Tom was back in the hospital for a week when we had some good news - he has been offered a definite place in the alcohol Rehabilitation centre as from January 2005. At first we thought it would be early in January - now we know it is to be Jan. 14th or 15th - fortunately, not a day I am teaching or giving a talk. We had fought to get him considered for a Rehab; but then he turned this one down at first - it is in a not very nice part of London, Camberwell, near Peckham and Brixton, where you get a few murders and violent crimes. But beggars can't be choosers! This is what we are offered, so Tom is taking it - and the atmosphere in the hostel was very good - a strong sense of peace and safety. So he is going for it.
Meanwhile he is going to many AA (Alcoholics Anonymous) meetings to fight against any urge he may get to drink. This time he does not want to risk having another relapse, and must fight his tendency to drop badly in mood; thus he has to keep going to as many meetings as he can (to "be in the rooms" as they say). Even on New Year's Eve, there is a local AA party - with food and drinks, but no booze! This means they will not feel they are missing out on the celebrations of another new year.
As he is now out of Pagoda Mental Health ward for Christmas - on a long "leave" period - he will miss the Christmas party they are due to have there.
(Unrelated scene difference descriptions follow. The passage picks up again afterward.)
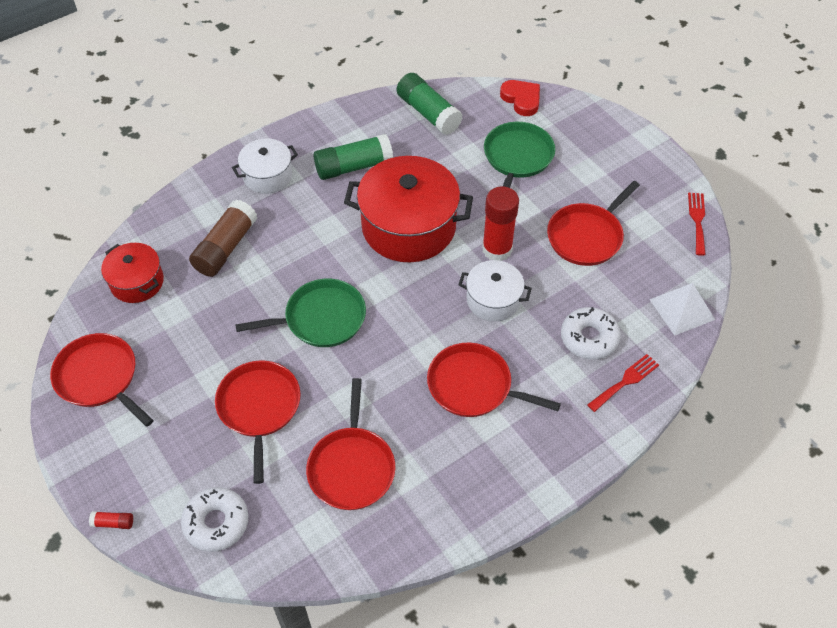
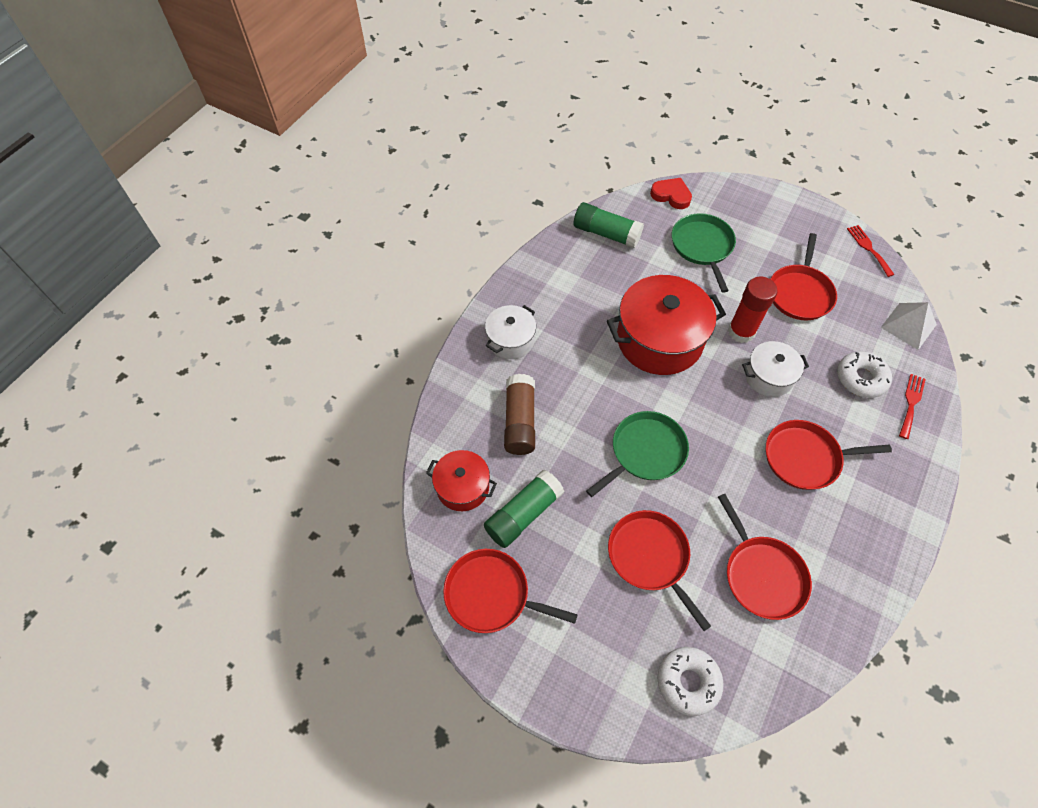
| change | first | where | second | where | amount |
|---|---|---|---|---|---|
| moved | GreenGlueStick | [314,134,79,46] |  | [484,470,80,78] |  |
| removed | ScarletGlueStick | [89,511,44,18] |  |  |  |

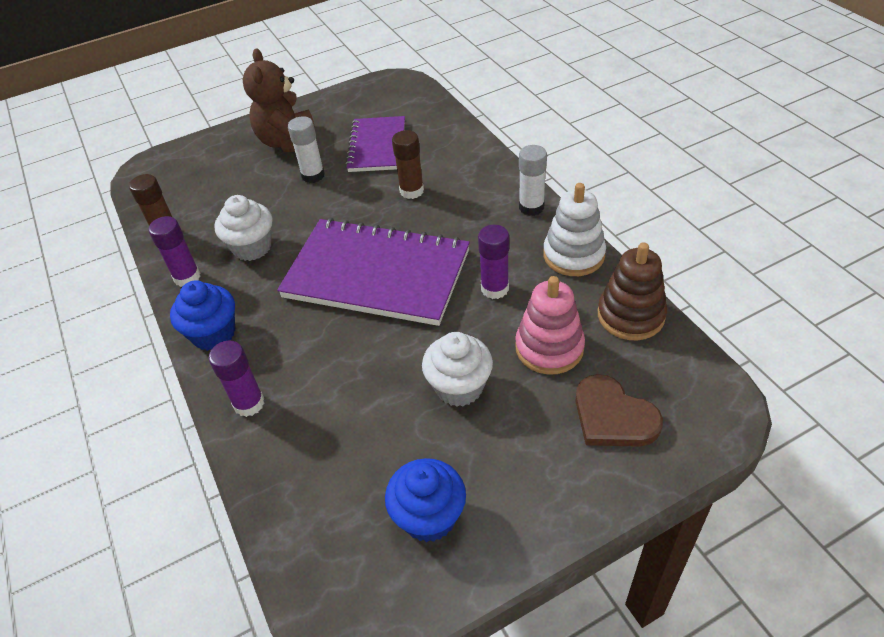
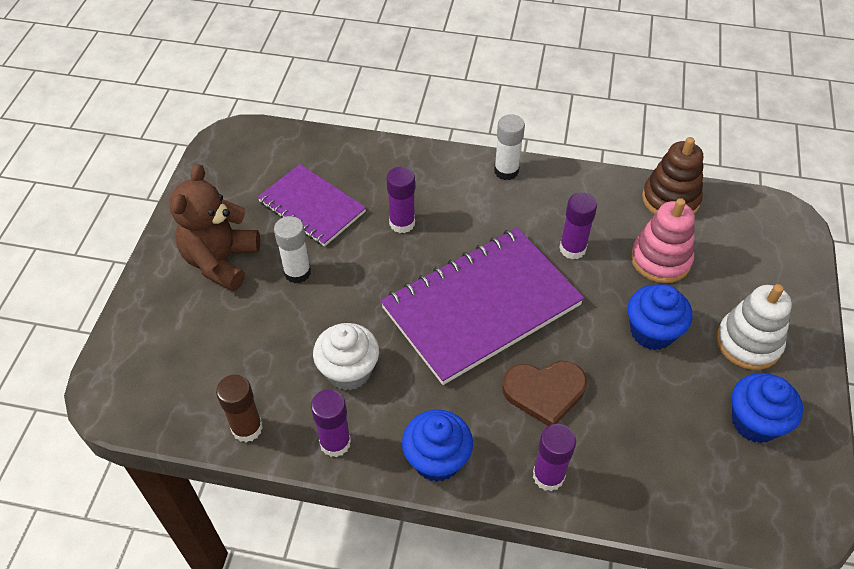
| change | first | where | second | where | amount |
|---|---|---|---|---|---|
| turned | BrownTeddy | [243,49,72,103] |  | [169,164,91,127] | 75 degrees clockwise |
| recoloured | BrownGlueStick | [392,130,32,69] | PurpleGlueStick | [386,167,29,66] |  |
| moved | BrownHeart | [575,374,88,73] |  | [502,361,85,65] |  |
| recoloured | PureWhiteMuffin | [422,332,71,75] | BlueMuffin | [628,284,65,66] |  |
| moved | PureWhiteStackingToy | [543,183,63,93] |  | [716,284,76,86] |  |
But he gave out Christmas greeting cards, and joined in putting up the decorations - it all looked very festive. We were still going for afternoon walks with Tom in Richmond Park - the weather was a lot colder - the leaves have long gone from the trees, and it still looked very beautiful. The deer were gathered in huge herds by the roadside.
I have not yet had time to put up decorations at home - we will have a tree, and I shall hang up the cards on streamers - but I have written and sent nearly all our cards by now (it is my job, as the woman of the household!). Every year I think the card list should get shorter, but it stays the same - new names get added as others drop off. There are many old contacts of my late daughter Alice, and various others who were kind to us in the past - we must remember them. My church (the Jesus Fellowship), perhaps oddly, does not celebrate Christmas, as they say Jesus was born at some other time, and this is a pagan festival "made over" - but I like to join in the giving and socialising, and enjoy the decorations and good food. I don't like the over-commercialisation, and the drunken rowdiness or misconduct that goes on... We have to hide any wine and spirits in our house, because of Tom. Dave and I enjoy a drink (but in moderation), to relax or celebrate.
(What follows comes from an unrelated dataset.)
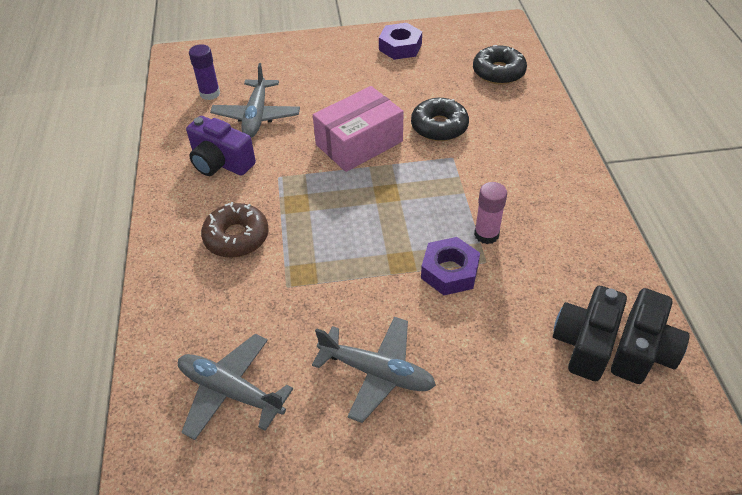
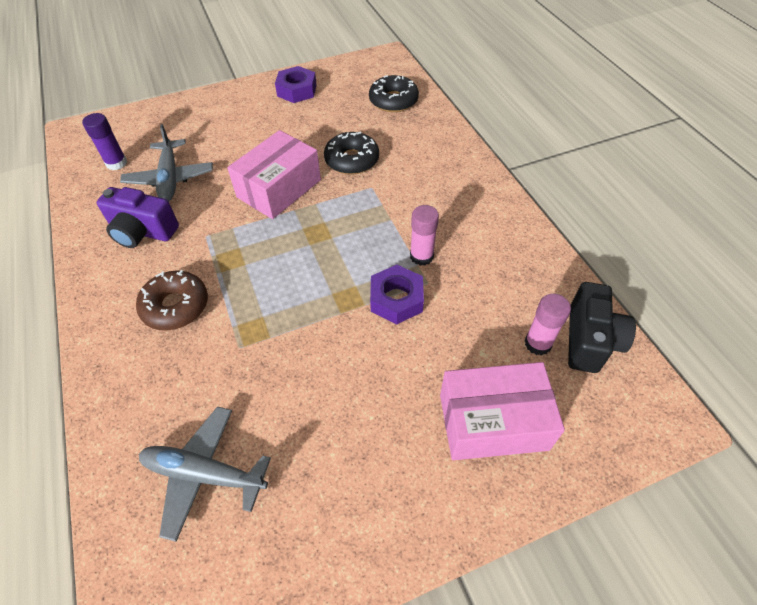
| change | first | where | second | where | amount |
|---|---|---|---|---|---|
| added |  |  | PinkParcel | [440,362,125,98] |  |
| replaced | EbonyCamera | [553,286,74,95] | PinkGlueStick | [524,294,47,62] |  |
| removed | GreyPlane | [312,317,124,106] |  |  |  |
Now I am signing off - so I am wishing any who read this a Merry Christmas and a good, happy year in 2005. I hope there will once again be peace in the world, and that for us - Tom will settle down, stay sober, remain well and benefit from his Rehab experience. Blessings to all -
Love, Tigey.
2 Comments:
Hi Tigey,
First of all, I have to tell you how I found your blog. Shakespeare's tragedies led me to you. If you read my profile, you'll understand.
I read about your son's problem. I think your whole family are very brave in facing the situation. Tom actually showed effort and determination. I wish all these would come to a good result.
I wish you and your family a Merry Christmas.
Agnes
Monday, December 20, 2004 4:37:00 pm
Dear Agnes -
Thanks for contact - I wondered if anyone was reading this! I am English - living in outer London. Things are still a struggle. I know all about tragedy, as my father killed himself when I was only 27 (driven mad by his own stupid mistakes, rather like Macbeth??) - then myd aughre died in 2000... My dad's personal problems taught me to value stability & marriage. I am a part-time college lecturer, not truly "stay at home"... Tom struggles on - see my latest blog written today! He gets too many knock-backs, but there is always hope. He jsut got kicked out of the REhab... but hter is another chance somewhere else, if he can say sober.